Task directions:
Return the following data exactly, with all pictures left out.

[Per-instance keypoint data]

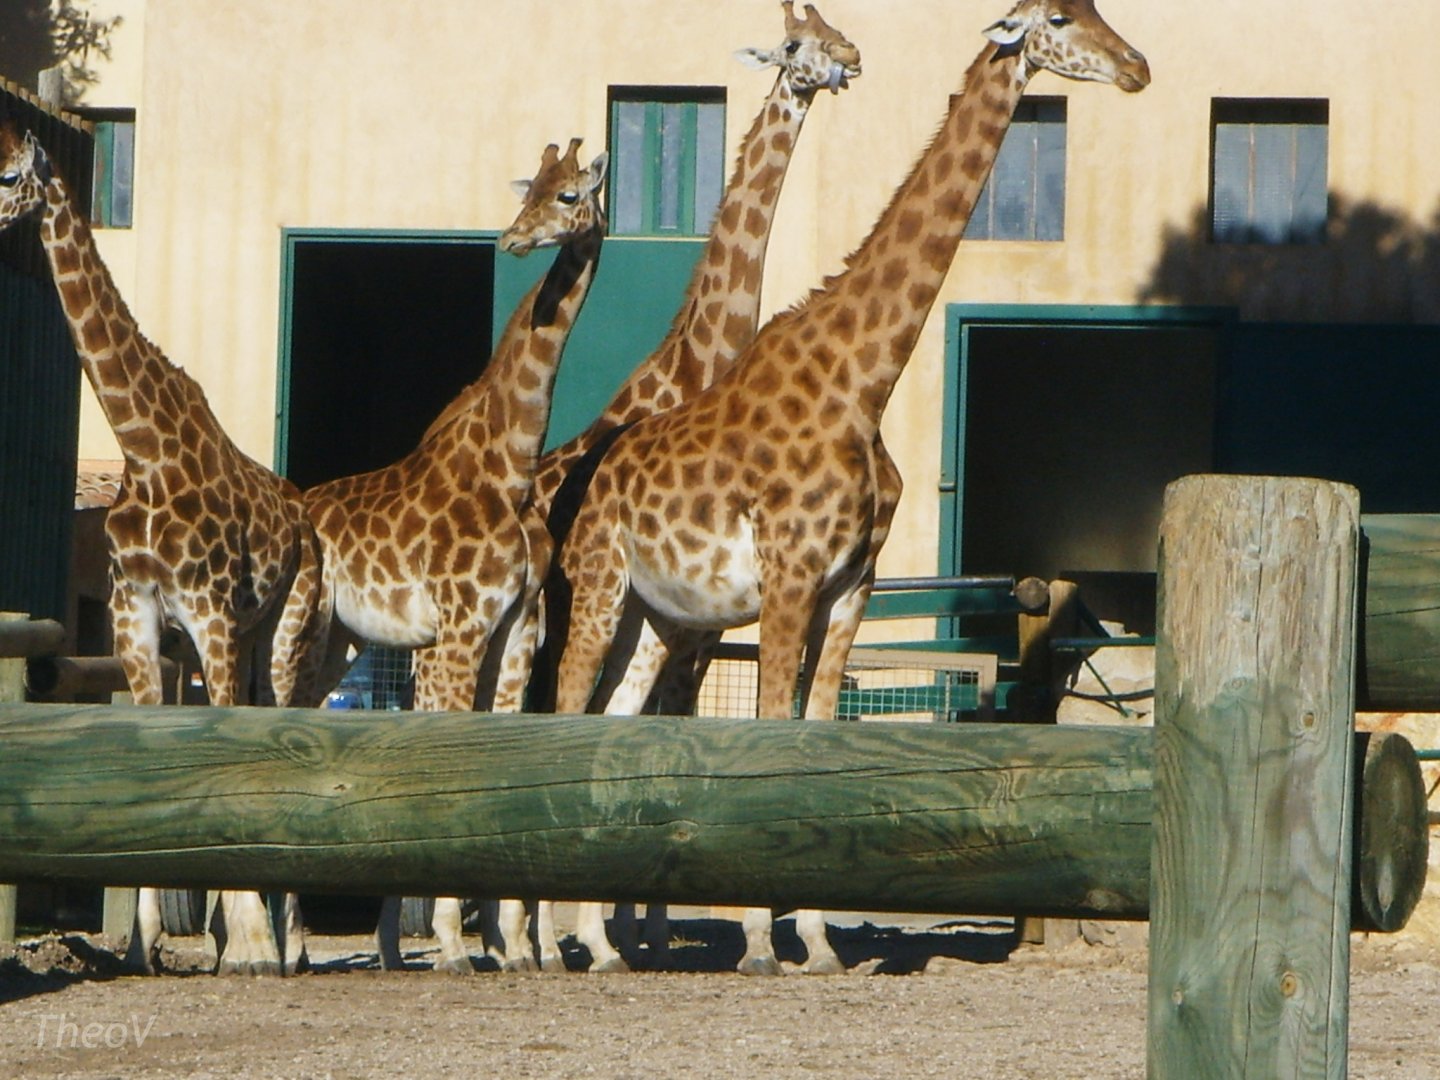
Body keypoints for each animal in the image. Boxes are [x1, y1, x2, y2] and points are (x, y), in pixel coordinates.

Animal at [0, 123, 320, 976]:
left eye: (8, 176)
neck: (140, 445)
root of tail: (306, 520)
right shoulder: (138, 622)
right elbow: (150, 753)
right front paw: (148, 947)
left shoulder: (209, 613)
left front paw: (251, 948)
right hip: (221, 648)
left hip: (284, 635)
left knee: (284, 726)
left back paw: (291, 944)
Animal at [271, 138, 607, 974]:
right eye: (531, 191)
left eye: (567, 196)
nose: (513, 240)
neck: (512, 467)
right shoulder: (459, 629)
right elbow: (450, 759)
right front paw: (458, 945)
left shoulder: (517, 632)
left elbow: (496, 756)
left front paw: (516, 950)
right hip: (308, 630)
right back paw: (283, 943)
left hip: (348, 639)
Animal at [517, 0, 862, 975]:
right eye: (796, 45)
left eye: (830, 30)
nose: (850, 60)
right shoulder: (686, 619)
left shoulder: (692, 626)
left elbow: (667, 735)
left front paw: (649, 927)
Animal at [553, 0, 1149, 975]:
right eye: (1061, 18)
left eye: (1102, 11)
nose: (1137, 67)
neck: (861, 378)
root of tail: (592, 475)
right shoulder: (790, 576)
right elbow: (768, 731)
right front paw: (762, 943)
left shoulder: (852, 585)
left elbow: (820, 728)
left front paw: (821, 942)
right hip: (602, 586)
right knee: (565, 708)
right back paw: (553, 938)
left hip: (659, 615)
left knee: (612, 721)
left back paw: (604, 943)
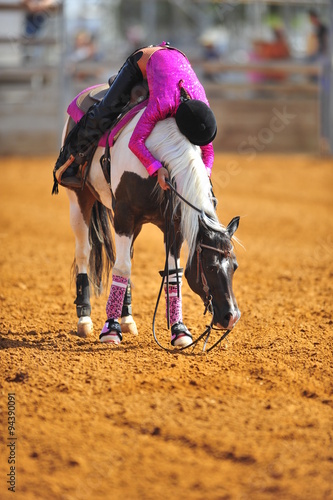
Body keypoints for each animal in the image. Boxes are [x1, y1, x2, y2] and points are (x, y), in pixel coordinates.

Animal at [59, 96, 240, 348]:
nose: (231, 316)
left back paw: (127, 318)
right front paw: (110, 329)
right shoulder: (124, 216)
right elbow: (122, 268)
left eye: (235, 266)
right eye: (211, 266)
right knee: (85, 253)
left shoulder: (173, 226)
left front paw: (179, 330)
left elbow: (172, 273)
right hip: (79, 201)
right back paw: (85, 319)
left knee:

Response:
Body keypoints for each animal in the image. Boxes are [x1, y1, x2, y2] and points are (x, y), in pixel coordinates.

Animal at [0, 123, 320, 976]:
left eye: (8, 176)
neck: (140, 445)
root of tail: (306, 520)
right shoulder: (138, 622)
right elbow: (150, 753)
right front paw: (148, 947)
left shoulder: (209, 613)
left front paw: (251, 948)
right hip: (221, 648)
left hip: (284, 635)
left knee: (284, 726)
left back paw: (291, 944)
Animal at [271, 138, 607, 974]:
right eye: (531, 191)
left eye: (567, 196)
nose: (513, 240)
neck: (512, 467)
right shoulder: (459, 629)
right elbow: (450, 759)
right front paw: (458, 945)
left shoulder: (517, 632)
left elbow: (496, 756)
left front paw: (516, 950)
right hip: (308, 630)
right back paw: (283, 943)
left hip: (348, 639)
Animal at [517, 0, 862, 975]:
right eye: (796, 45)
left eye: (830, 30)
nose: (850, 60)
right shoulder: (686, 619)
left shoulder: (692, 626)
left elbow: (667, 735)
left front paw: (649, 927)
Animal at [553, 0, 1149, 975]:
right eye: (1061, 18)
left eye: (1102, 11)
nose: (1137, 67)
neck: (861, 378)
root of tail: (592, 475)
right shoulder: (790, 576)
right elbow: (768, 731)
right front paw: (762, 943)
left shoulder: (852, 585)
left elbow: (820, 728)
left front paw: (821, 942)
right hip: (602, 586)
right knee: (565, 708)
right back paw: (553, 938)
left hip: (659, 615)
left knee: (612, 721)
left back paw: (604, 943)
Body keypoints for each animal in the image. Boxes are [x1, y1, x2, y2] and points are (x, y), in pixel coordinates.

Animal at [59, 96, 240, 348]:
nose: (231, 316)
left back paw: (127, 318)
right front paw: (110, 329)
right shoulder: (124, 216)
right elbow: (122, 268)
left eye: (235, 266)
right eye: (211, 266)
right knee: (85, 253)
left shoulder: (173, 226)
left front paw: (179, 330)
left elbow: (172, 273)
right hip: (79, 201)
right back paw: (85, 319)
left knee:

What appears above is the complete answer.